# Sell Older 580 EXII's for 600 EX-RT's?



## RLPhoto (Oct 25, 2012)

I'm considering switching out my older 580 EX II's with a set of new 600 EX-RT's. I was also considering Radio Poppers to get my 580's wireless TTL. I've seen the 600EX's for as low as 550$ on Evilbay.

Is they're a better or cheaper way to get TTL off-camera flash? I like the idea of not having to mess around with triggers but If its cheaper, Why not?


----------



## AdamJ (Oct 26, 2012)

I almost feel as if questions like this are invitations for me to play my Yongnuo fanboy record one more time. ;D

Yongnuo YN-622C transceivers are perfect for you. They preserve all Canon wireless flash functions (both E-TTL II and manual), effectively giving your 580EX II flashes the same functionality as 600EX-RT units.

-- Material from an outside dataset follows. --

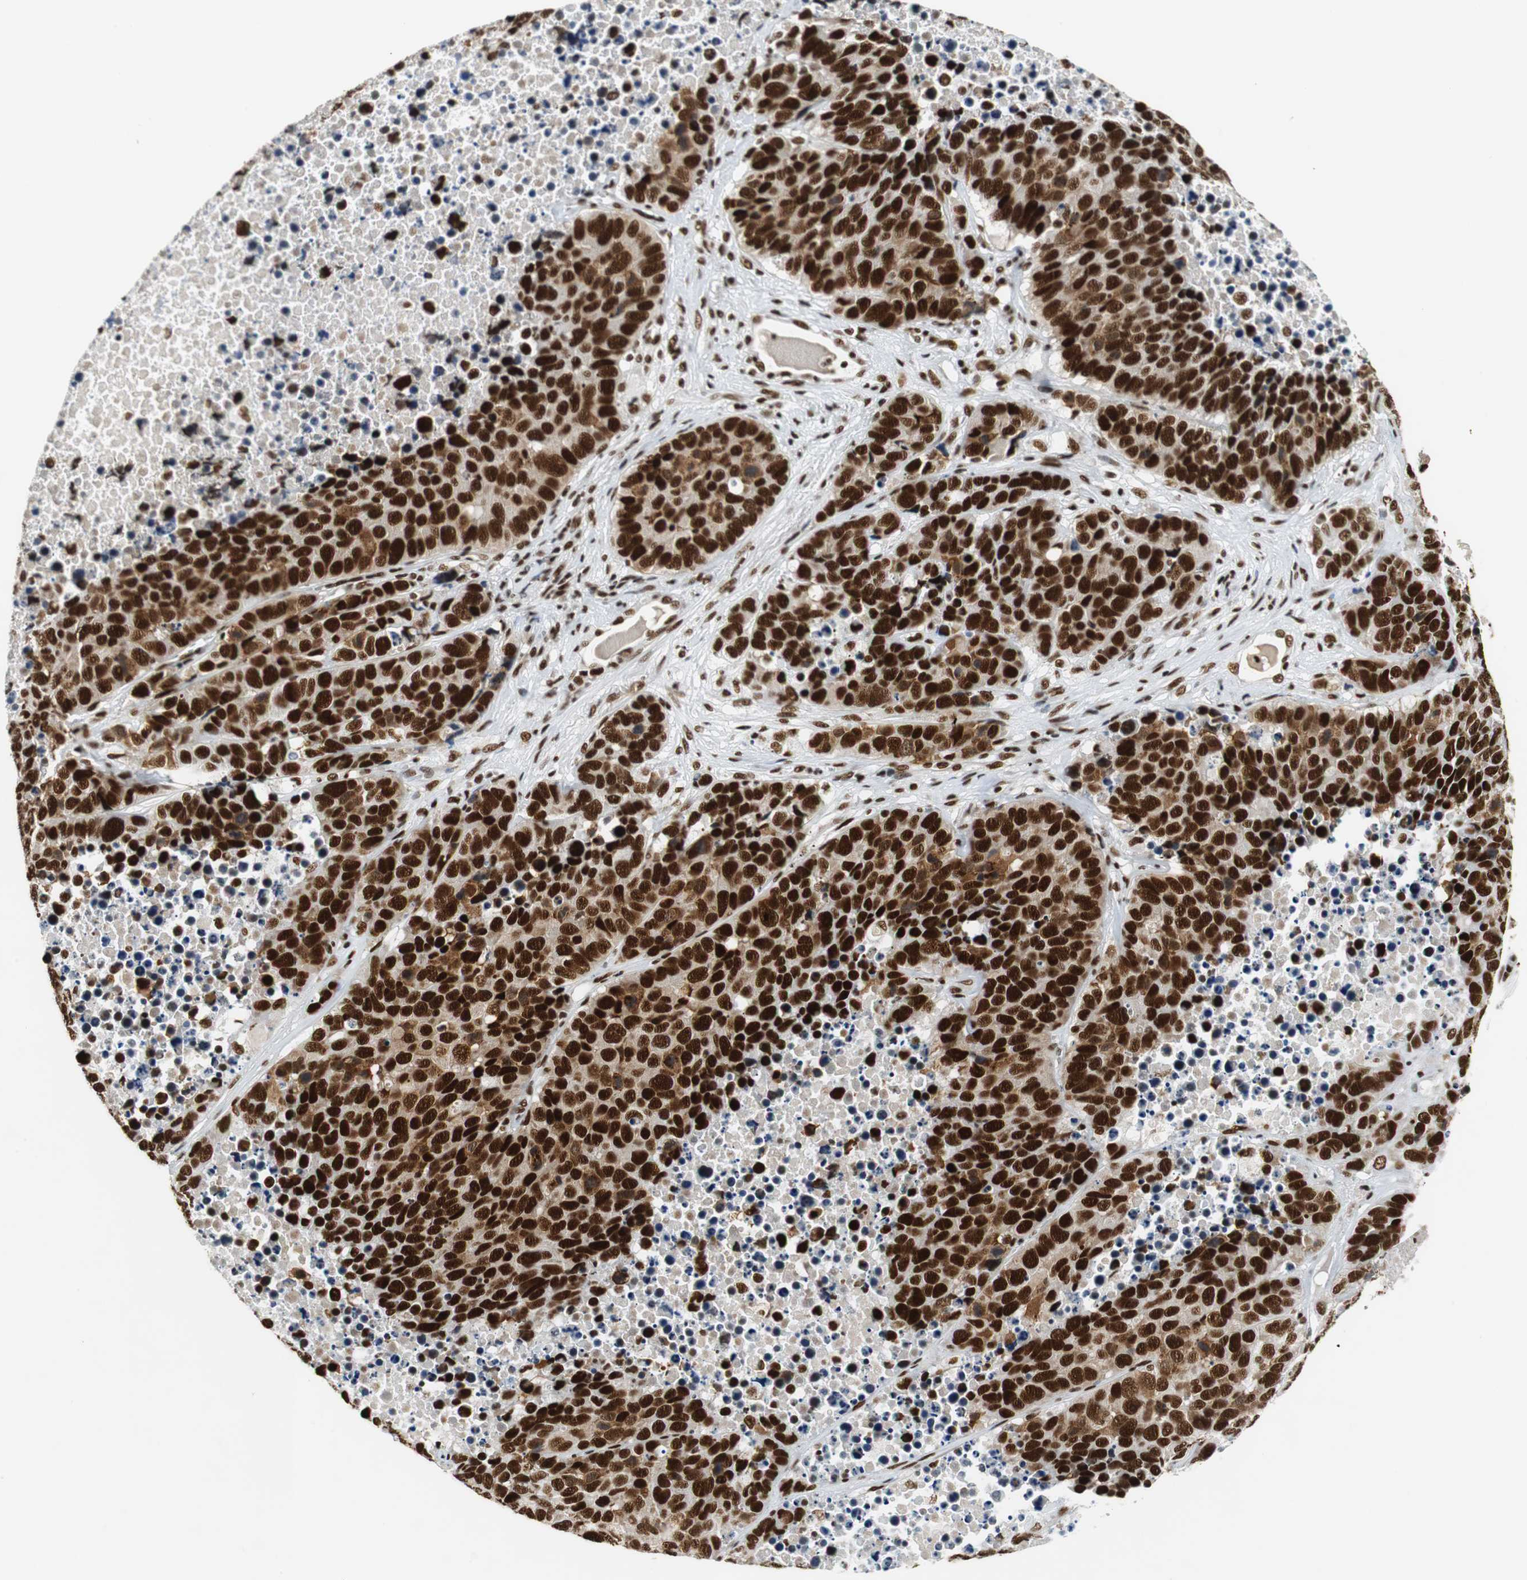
{"staining": {"intensity": "strong", "quantity": ">75%", "location": "nuclear"}, "tissue": "carcinoid", "cell_type": "Tumor cells", "image_type": "cancer", "snomed": [{"axis": "morphology", "description": "Carcinoid, malignant, NOS"}, {"axis": "topography", "description": "Lung"}], "caption": "Tumor cells display strong nuclear expression in about >75% of cells in carcinoid.", "gene": "PRKDC", "patient": {"sex": "male", "age": 60}}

I sometimes wonder if their bargain price ($90/pair) leads people to assume there's something wrong with them. There really isn't. They do everything and, from my experience with four of them, they do it all flawlessly. 

Edit: the link below is a user-written manual which is more readable than the factory instructions.

https://docs.google.com/file/d/0B77OmmGIg0gMSkJHX3RkdDJlNE0/edit?pli=1


----------